Now of course truly providing correct timestamps or really any clock mechanism in a trustless way turns out to be massively difficult. And not just in a blockchain but really in any decentralised/distributed system. It's a famously unsolved problem.

There's some research[1] on how to go about providing a "global time"/"global clock" for cryptocurrencies without external trust assumptions but it's extraordinarily academic and most if not all systems just assume trusted time within some bound and hope for the best.

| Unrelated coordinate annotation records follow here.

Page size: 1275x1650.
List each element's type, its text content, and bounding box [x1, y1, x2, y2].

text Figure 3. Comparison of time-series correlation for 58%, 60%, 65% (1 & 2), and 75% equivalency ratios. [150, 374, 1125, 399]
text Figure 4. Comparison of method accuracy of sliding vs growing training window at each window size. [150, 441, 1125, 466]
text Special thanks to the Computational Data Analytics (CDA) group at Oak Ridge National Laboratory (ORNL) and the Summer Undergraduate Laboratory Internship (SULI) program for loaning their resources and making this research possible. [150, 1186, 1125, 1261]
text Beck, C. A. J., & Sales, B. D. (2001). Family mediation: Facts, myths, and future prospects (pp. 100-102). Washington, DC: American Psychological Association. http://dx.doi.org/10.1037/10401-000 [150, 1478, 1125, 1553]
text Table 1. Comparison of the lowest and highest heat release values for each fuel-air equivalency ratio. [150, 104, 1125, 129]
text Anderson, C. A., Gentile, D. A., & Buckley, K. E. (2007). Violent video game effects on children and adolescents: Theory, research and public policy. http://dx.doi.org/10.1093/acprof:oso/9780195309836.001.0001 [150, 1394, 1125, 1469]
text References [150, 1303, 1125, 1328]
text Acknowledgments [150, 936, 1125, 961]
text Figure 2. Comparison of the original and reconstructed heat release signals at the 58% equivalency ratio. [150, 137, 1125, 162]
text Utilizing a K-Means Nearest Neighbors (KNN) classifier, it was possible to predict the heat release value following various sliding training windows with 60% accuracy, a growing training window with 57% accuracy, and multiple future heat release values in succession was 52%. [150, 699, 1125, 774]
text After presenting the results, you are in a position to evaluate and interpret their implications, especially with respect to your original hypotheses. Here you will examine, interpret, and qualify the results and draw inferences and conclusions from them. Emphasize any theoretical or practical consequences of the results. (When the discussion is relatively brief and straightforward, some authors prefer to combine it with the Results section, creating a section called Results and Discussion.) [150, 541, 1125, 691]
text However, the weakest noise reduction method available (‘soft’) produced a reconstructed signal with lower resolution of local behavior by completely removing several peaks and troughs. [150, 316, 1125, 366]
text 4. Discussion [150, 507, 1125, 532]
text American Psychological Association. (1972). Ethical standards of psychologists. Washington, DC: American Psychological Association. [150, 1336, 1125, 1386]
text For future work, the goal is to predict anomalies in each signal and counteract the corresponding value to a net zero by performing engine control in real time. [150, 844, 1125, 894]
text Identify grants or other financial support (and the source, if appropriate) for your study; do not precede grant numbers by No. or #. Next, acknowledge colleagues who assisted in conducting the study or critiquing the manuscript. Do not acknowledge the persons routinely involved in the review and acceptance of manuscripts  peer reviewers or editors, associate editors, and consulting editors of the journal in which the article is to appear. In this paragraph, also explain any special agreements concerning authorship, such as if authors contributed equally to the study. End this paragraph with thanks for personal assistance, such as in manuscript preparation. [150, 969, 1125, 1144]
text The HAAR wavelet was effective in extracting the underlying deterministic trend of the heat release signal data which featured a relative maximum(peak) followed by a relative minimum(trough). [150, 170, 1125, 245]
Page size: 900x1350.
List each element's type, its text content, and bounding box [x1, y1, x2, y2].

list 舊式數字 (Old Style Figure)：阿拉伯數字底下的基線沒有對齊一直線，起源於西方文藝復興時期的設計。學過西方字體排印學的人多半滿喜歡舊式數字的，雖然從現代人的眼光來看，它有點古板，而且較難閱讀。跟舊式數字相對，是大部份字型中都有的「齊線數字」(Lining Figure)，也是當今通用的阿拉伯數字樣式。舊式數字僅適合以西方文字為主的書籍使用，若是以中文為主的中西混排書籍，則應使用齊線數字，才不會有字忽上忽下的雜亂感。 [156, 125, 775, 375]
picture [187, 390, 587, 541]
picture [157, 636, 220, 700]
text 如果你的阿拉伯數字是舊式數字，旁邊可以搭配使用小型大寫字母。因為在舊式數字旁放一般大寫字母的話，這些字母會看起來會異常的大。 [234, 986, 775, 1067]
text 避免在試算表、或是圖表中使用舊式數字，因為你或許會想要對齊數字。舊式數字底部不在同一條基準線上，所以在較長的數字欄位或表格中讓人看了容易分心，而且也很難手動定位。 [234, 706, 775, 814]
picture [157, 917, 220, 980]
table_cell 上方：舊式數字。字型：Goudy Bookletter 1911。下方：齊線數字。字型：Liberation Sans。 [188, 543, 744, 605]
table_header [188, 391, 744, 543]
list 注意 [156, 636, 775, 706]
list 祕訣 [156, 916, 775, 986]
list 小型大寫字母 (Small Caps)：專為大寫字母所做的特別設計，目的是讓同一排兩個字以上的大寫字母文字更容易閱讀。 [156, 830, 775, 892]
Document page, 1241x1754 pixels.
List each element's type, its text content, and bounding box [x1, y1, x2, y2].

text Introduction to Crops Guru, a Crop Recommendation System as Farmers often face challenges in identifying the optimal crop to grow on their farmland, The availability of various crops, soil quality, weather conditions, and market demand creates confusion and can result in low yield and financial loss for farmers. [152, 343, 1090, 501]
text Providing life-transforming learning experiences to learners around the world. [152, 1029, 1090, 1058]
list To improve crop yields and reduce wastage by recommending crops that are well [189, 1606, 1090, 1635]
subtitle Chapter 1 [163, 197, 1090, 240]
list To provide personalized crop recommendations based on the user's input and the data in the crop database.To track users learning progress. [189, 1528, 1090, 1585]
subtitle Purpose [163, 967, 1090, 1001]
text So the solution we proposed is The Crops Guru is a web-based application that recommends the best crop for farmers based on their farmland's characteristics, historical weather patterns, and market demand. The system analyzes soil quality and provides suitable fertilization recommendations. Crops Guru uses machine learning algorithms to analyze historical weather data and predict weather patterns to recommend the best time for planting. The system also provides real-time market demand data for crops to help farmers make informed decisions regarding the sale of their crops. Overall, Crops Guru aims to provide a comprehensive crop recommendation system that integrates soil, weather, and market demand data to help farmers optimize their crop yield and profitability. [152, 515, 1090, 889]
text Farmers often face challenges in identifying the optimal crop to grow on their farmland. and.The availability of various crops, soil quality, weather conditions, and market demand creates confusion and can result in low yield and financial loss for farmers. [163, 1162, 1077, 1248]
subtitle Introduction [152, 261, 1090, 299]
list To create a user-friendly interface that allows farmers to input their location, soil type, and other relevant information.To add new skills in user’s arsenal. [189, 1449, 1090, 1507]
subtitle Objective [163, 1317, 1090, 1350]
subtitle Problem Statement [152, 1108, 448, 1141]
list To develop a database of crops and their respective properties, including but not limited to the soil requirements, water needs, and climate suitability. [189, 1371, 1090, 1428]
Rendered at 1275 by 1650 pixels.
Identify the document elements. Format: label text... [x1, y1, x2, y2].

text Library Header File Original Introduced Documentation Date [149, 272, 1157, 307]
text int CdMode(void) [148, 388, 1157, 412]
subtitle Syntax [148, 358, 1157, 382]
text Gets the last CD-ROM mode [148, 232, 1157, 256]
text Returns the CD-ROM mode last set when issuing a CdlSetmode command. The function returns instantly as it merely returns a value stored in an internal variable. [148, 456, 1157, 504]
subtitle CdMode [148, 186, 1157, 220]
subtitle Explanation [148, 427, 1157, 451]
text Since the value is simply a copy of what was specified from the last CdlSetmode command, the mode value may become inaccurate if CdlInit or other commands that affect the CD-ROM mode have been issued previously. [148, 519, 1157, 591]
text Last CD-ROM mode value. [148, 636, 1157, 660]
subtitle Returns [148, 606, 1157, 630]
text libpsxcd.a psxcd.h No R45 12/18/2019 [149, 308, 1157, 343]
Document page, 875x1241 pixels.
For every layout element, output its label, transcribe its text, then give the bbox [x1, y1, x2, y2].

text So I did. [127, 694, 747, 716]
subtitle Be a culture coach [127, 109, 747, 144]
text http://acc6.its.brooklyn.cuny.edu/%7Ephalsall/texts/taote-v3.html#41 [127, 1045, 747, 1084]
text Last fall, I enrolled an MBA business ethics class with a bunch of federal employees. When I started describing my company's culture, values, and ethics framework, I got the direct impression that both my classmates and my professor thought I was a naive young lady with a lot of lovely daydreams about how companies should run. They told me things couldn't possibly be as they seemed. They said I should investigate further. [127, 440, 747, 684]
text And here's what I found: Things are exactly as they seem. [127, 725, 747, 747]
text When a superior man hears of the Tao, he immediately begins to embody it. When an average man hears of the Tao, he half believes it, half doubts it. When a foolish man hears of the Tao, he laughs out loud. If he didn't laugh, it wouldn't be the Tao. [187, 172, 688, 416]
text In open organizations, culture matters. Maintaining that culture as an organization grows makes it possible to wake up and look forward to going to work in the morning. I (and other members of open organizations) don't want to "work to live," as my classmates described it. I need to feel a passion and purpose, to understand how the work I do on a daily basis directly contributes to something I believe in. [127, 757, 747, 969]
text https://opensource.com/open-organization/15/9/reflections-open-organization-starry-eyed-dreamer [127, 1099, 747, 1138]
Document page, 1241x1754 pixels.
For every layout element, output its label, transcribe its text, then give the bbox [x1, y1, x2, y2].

1. Permissionless Clock Synchronization with Public Setup - https://eprint.iacr.org/2022/1220


In a sense, a POW blockchain such as bitcoin can convey global time/global clock if all participants understand the average block propagation is 10 "minutes"? Sometimes longer, sometimes shorter but converges to 10 minutes in aggregate.

Over great distances this breaks down given limits on the speeds of transmition (speed of light), however, if transmission was instantaneous (quantum entanglement?), that would solve the dilemma of what does "now" mean light-years away given our relativistic idea of time between here and there.


Oh yeah. Sorry I misspoke a bit. I should have said that global time/clocks are an unsolved problem in non-proof-of-work systems.

Proof of work does a decent job approximating a monotonic clock but that only works when you are expending obscene amounts of energy on a global scale. And like you said it breaks down over longer distances (however luckily we don't have to deal with that too much now).

But in any non-PoW system, a "trustless" global clock is extremely non-trivial.


Thats because POW solves the Byzantine Generals problem as I understand it. Before POW, that problem was intractable (extremeley non-trivial). Its always lammented that so much energy is needed to solve the problem, although that seems to be the nature of the problem. Maybe time and energy are inexorably linked.


Well it's a bit more complex than that but the two are certainly linked given that POW is framed in the context of time complexity of the problem and the adjusting difficulty is just an equation to approximate a clock from the rate of solutions produced for a problem of a given time complexity with an approximate X amount of available resources.